> Work instruction
Verbatim copy, images omitted: return the full listing.

> Listed entries

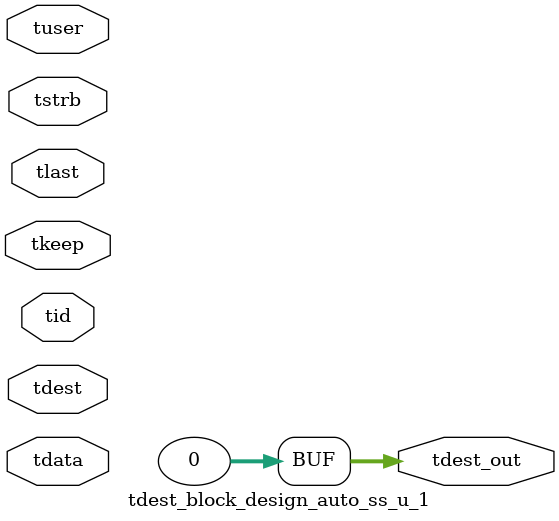
<source format=v>


`timescale 1ps/1ps

module tdest_block_design_auto_ss_u_1 #
(
parameter C_S_AXIS_TDATA_WIDTH = 32,
parameter C_S_AXIS_TUSER_WIDTH = 0,
parameter C_S_AXIS_TID_WIDTH   = 0,
parameter C_S_AXIS_TDEST_WIDTH = 0,
parameter C_M_AXIS_TDEST_WIDTH = 32
)
(
input  [(C_S_AXIS_TDATA_WIDTH == 0 ? 1 : C_S_AXIS_TDATA_WIDTH)-1:0     ] tdata,
input  [(C_S_AXIS_TUSER_WIDTH == 0 ? 1 : C_S_AXIS_TUSER_WIDTH)-1:0     ] tuser,
input  [(C_S_AXIS_TID_WIDTH   == 0 ? 1 : C_S_AXIS_TID_WIDTH)-1:0       ] tid,
input  [(C_S_AXIS_TDEST_WIDTH == 0 ? 1 : C_S_AXIS_TDEST_WIDTH)-1:0     ] tdest,
input  [(C_S_AXIS_TDATA_WIDTH/8)-1:0 ] tkeep,
input  [(C_S_AXIS_TDATA_WIDTH/8)-1:0 ] tstrb,
input                                                                    tlast,
output [C_M_AXIS_TDEST_WIDTH-1:0] tdest_out
);

assign tdest_out = {1'b0};

endmodule


</source>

> Result below
<source format=v>


`timescale 1ps/1ps

module tdest_block_design_auto_ss_u_1 #
(
parameter C_S_AXIS_TDATA_WIDTH = 32,
parameter C_S_AXIS_TUSER_WIDTH = 0,
parameter C_S_AXIS_TID_WIDTH   = 0,
parameter C_S_AXIS_TDEST_WIDTH = 0,
parameter C_M_AXIS_TDEST_WIDTH = 32
)
(
input  [(C_S_AXIS_TDATA_WIDTH == 0 ? 1 : C_S_AXIS_TDATA_WIDTH)-1:0     ] tdata,
input  [(C_S_AXIS_TUSER_WIDTH == 0 ? 1 : C_S_AXIS_TUSER_WIDTH)-1:0     ] tuser,
input  [(C_S_AXIS_TID_WIDTH   == 0 ? 1 : C_S_AXIS_TID_WIDTH)-1:0       ] tid,
input  [(C_S_AXIS_TDEST_WIDTH == 0 ? 1 : C_S_AXIS_TDEST_WIDTH)-1:0     ] tdest,
input  [(C_S_AXIS_TDATA_WIDTH/8)-1:0 ] tkeep,
input  [(C_S_AXIS_TDATA_WIDTH/8)-1:0 ] tstrb,
input                                                                    tlast,
output [C_M_AXIS_TDEST_WIDTH-1:0] tdest_out
);

assign tdest_out = {1'b0};

endmodule


</source>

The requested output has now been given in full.